I am decades away from my struggle with Alzheimer’s, should it come to me in the way it is most known. But Alzheimer’s is not the only disease that wrecks your brain. Almost anything you do is directed by your brain, so almost anything can be affected by a malady of the brain. But the brain is an ocean, with layers and currents and moods and no real boundaries. Like the geyser of a broken derrick, the presence of pollution in the mind is easier to identify than it is to define. Here there is a problem; there, not; but so much of elsewhere there is a trace of corruption that is only apparent over time.

Grandpa dies of Alzheimer’s, but his father killed himself. The “Purdy temper” is moody with a cynical bent, given to depression and quick to conclude that all is vanity. Maybe that’s treatable, like heartburn, or high blood cholesterol. Maybe one little pill can fix up our warped minds. Maybe it is just Tylenol. Maybe that’s not a bad thing.

You would think that’s a hopeful thought. It’s not. It’s terrifying.

Think of a happy day. Maybe it was a birthday party. Maybe a loved one came home after a long time away. Maybe you graduated, or were accepted into school, or maybe that was the day your wife said yes.

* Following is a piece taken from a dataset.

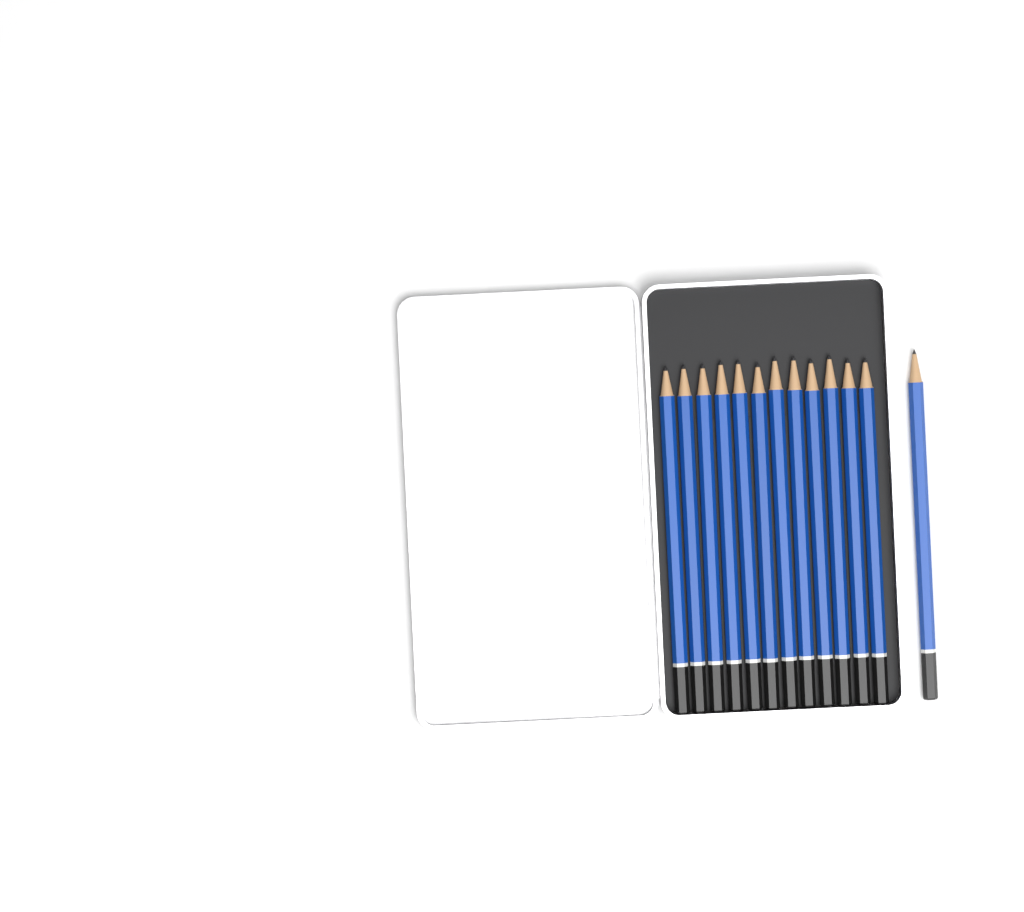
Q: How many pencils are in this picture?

Think of an ordinary day. Last Tuesday, say, unless that was a special day. Think of some just plain ordinary day. I don’t know how you can think of an ordinary day because ordinary days are pretty much forgettable, but if today was an ordinary day just review it in your mind and hold it there.

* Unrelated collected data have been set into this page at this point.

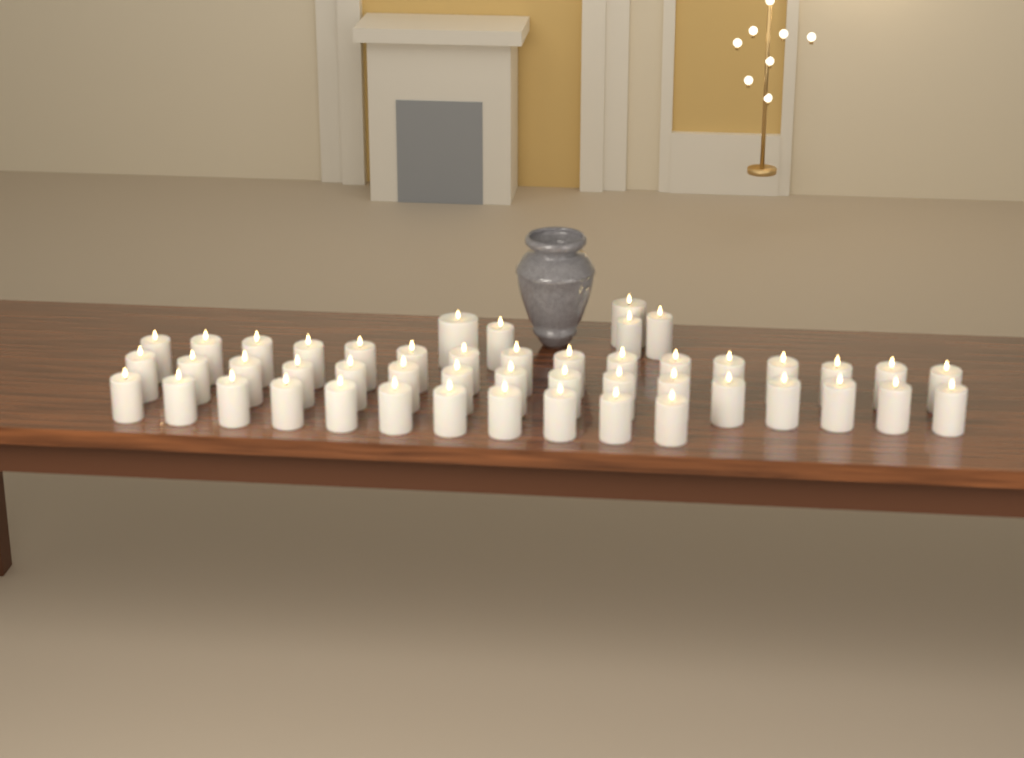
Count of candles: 48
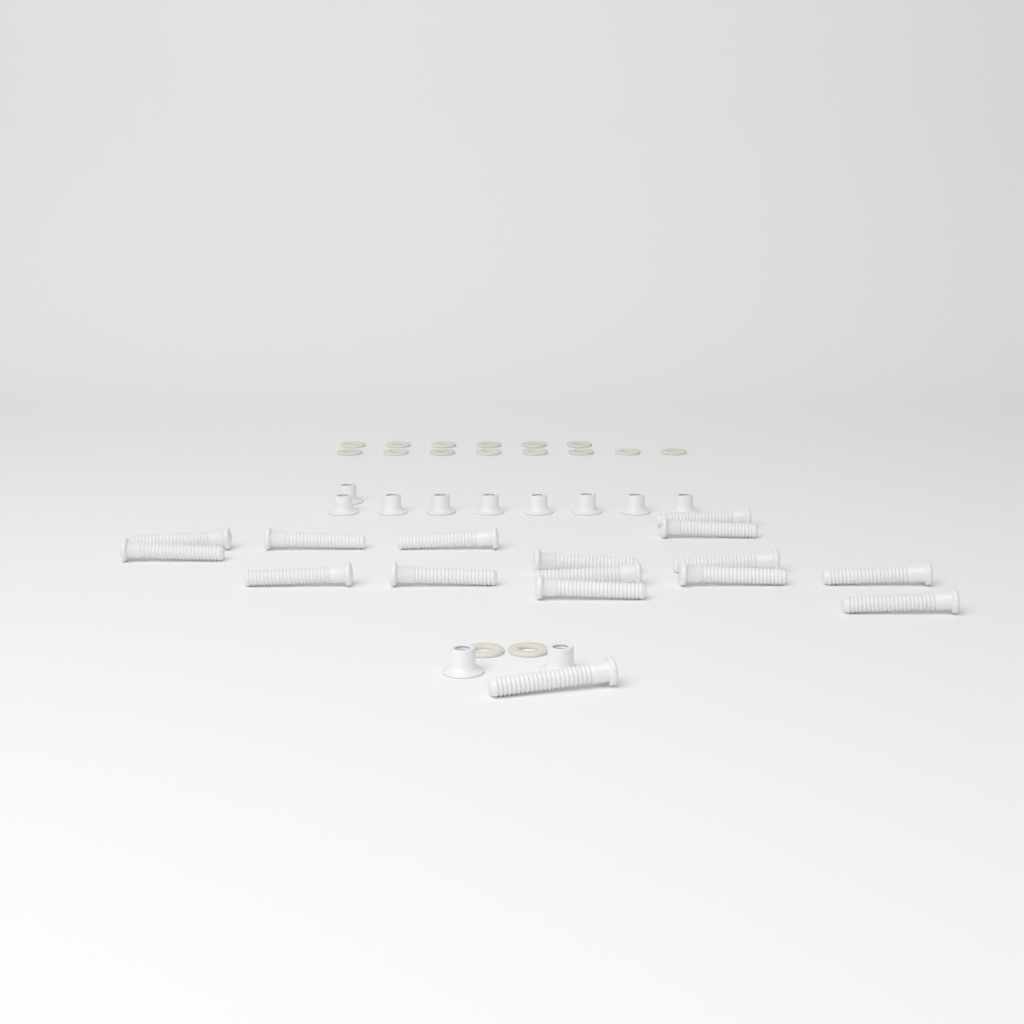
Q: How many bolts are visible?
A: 16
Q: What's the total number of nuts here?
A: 11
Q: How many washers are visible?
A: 16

Now bottle it up. In fact, squeeze it down to a pill.

Take your ordinary day experience – the feelings, the memories, the conversations – and put it into a pill. Would you take that pill?

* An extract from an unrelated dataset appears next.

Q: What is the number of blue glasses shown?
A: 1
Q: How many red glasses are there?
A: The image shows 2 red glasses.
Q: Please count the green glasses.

Put that pill side by side with the happy day that you thought of earlier, in another pill. Put the happy pill right there by the ordinary pill. And now put an unhappy pill next to the other two.

Would you chose your truth? Is the truth even true if it is just something you choose? Which truth would you choose, if you could choose your own truth?

Let’s leave the question of dependency on mind-altering drugs out of it. If you can take a pill and change your perception of reality, is it even real? If you could take a pill when it was literally raining, and the sun would literally come out, is that real?

What if I offered you eye surgery: remove one of your eyes and I’ll replace it with one that can see colors you have never seen before – color no person has ever seen before. Maybe it’s real but maybe it’s a hoax. Would you agree? You’ll tell me that taking a pill isn’t the same as removing an eye, a pill is not a lobotomy. But then again an eye isn’t your brain. An eye is only your lens to the visible world. Your brain is the lens to the entire world. Once you start playing with the dial you can no longer talk about the “natural color,” as it were. Maybe you oversaturated red tones. Maybe you amped up the contrast. Maybe you did dial the colors in “right,” too, but who’s to say? Do even the “normal” people all see colors the same way?

To take a pill for your brain is to call yourself a liar. Not just an occasional liar but a habitual, pathological liar who simply can’t be trusted, but the person you are lying to is yourself.

It’s easy to say what to do if your brain disease is bad enough. If your Alzheimer’s disease is so bad that you actually can’t figure out how to start a car, it’s easy enough to say that someone else should drive you. It might not be a fun thing to say but the necessity is pretty clear. But what if you just missed a turn? Everybody does that. What if you just couldn’t find your way home for a bit? You made it eventually. I have never curled up in the tub screaming silently at the horror of existence. Indeed that is so far beyond my fits of melancholy that I have trouble conceiving of it as more than a fantasy. Surely under that great a strain the non-physical part of your mind just… explodes. Surely reality can’t include visions of nothing more than horror.

How do you know if your mind is broken when you live in a broken world?